What this task involves: In the listing below, can you rewrite the lines from the one holding "After every picture, add" through the one holding "0.085304, 0.508517, 0.010710]]", inclusive, with "pose line" replaced by "motion line" and everything else left as it is? Return only those lines, and leave the pictures out.

Supplied material:
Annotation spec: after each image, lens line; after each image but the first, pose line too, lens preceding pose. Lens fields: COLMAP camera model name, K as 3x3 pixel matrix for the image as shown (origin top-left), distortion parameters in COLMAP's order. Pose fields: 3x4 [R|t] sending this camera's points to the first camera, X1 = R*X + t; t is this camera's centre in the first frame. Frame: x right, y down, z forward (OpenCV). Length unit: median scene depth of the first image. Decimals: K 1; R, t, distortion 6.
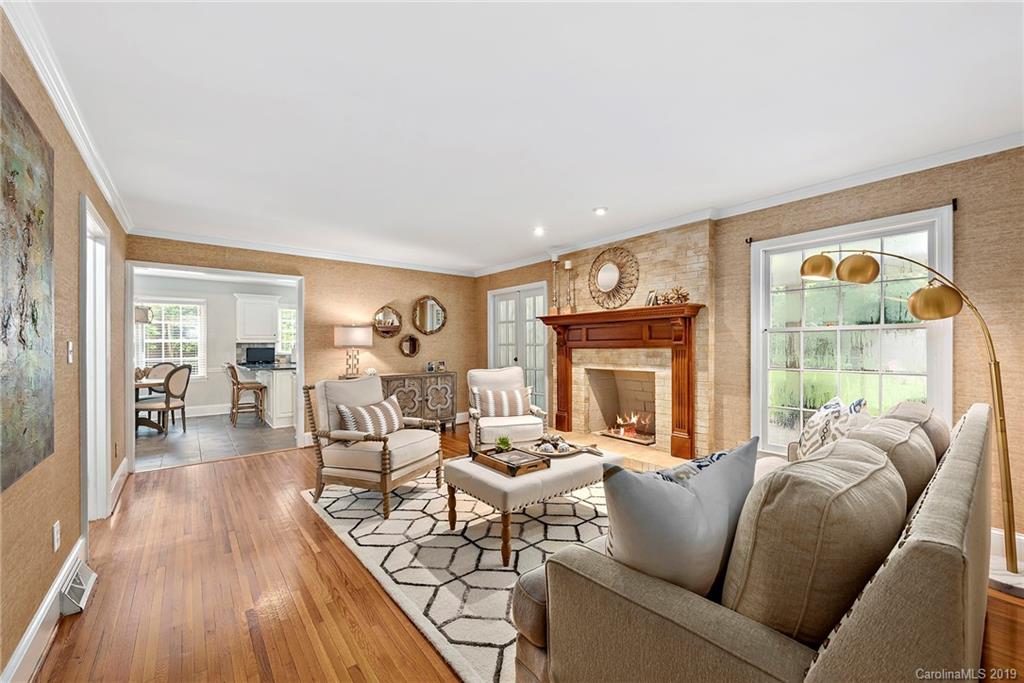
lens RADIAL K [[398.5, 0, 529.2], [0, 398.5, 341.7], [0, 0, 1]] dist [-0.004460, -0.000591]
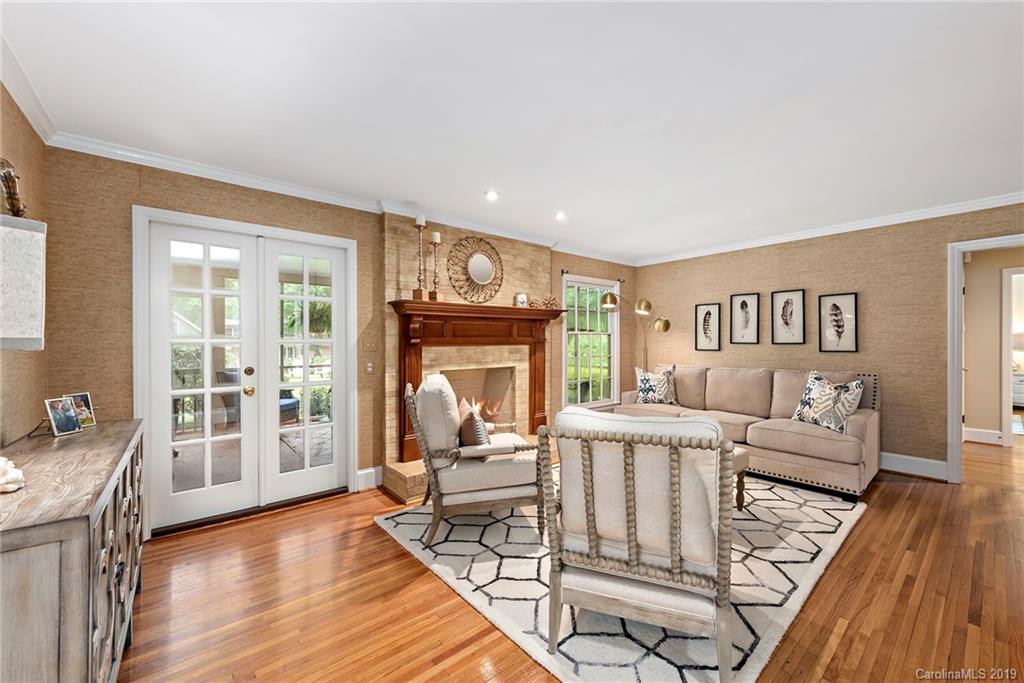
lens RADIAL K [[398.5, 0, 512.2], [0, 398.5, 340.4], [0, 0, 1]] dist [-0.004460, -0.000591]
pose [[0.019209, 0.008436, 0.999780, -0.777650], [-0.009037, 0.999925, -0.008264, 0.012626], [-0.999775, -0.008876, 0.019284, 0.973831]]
---
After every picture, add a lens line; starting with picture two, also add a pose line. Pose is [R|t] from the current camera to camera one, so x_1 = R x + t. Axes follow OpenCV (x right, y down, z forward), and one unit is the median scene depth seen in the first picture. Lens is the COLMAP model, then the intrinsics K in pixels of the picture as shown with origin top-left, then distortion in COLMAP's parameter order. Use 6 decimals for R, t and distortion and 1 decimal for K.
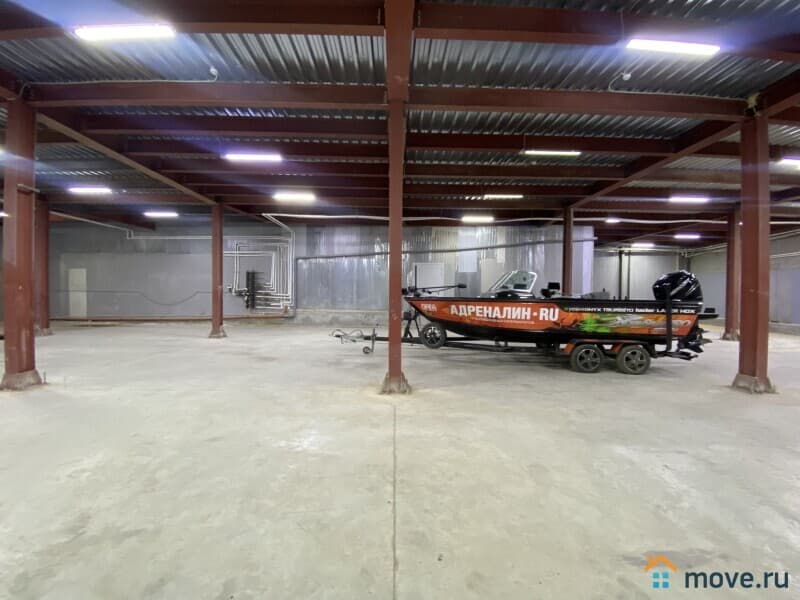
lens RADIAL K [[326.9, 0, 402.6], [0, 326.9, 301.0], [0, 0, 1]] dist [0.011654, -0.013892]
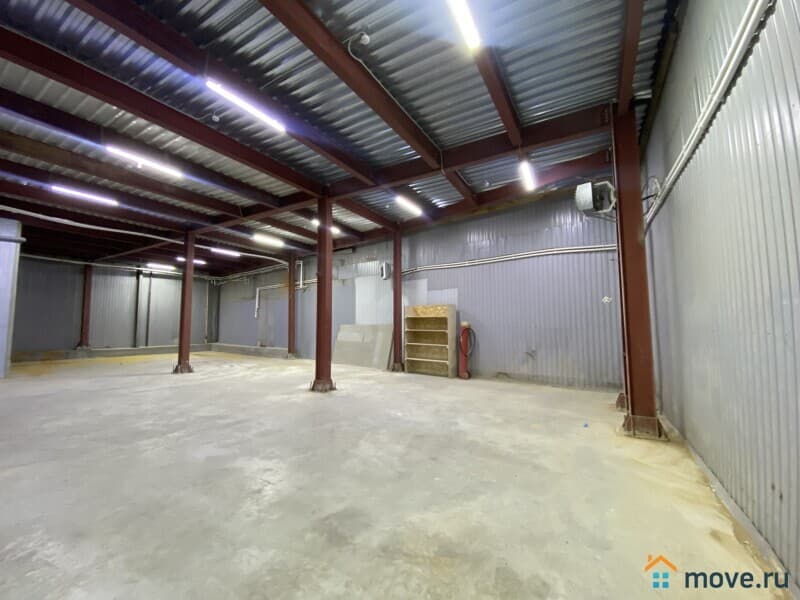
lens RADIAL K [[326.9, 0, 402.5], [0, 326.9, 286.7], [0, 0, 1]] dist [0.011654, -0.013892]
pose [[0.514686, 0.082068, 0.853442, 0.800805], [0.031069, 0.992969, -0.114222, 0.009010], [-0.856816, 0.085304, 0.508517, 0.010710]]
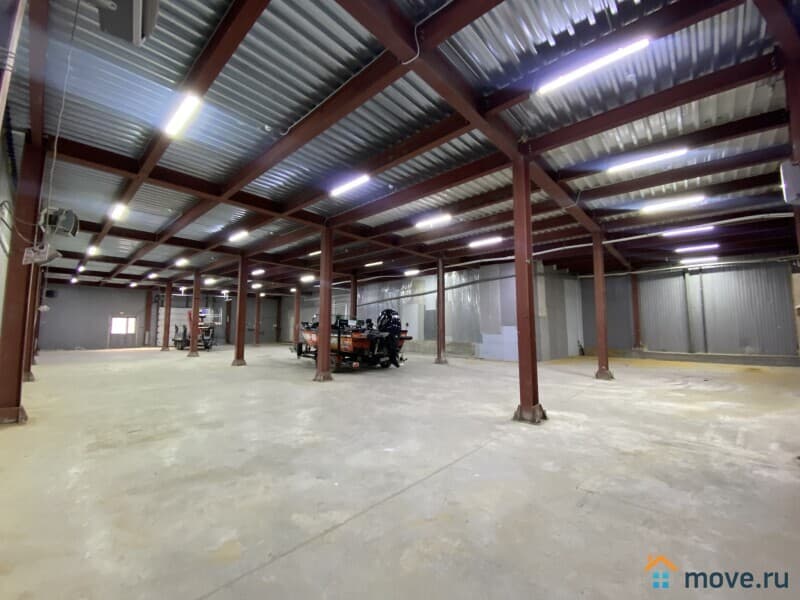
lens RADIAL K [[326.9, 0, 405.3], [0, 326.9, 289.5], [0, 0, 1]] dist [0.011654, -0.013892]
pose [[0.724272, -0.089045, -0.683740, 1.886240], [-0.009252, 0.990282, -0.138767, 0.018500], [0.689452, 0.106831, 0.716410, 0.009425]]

Task result:
After every picture, add a lens line; starting with picture two, also add a motion line. Pose is [R|t] from the current camera to camera one, so x_1 = R x + t. Axes follow OpenCV (x right, y down, z forward), and one unit is the median scene depth seen in the first picture. Lens is the COLMAP model, then the intrinsics K in pixels of the picture as shown with origin top-left, then distortion in COLMAP's parameter order. Use 6 decimals for R, t and distortion and 1 decimal for K.
lens RADIAL K [[326.9, 0, 402.6], [0, 326.9, 301.0], [0, 0, 1]] dist [0.011654, -0.013892]
lens RADIAL K [[326.9, 0, 402.5], [0, 326.9, 286.7], [0, 0, 1]] dist [0.011654, -0.013892]
pose [[0.514686, 0.082068, 0.853442, 0.800805], [0.031069, 0.992969, -0.114222, 0.009010], [-0.856816, 0.085304, 0.508517, 0.010710]]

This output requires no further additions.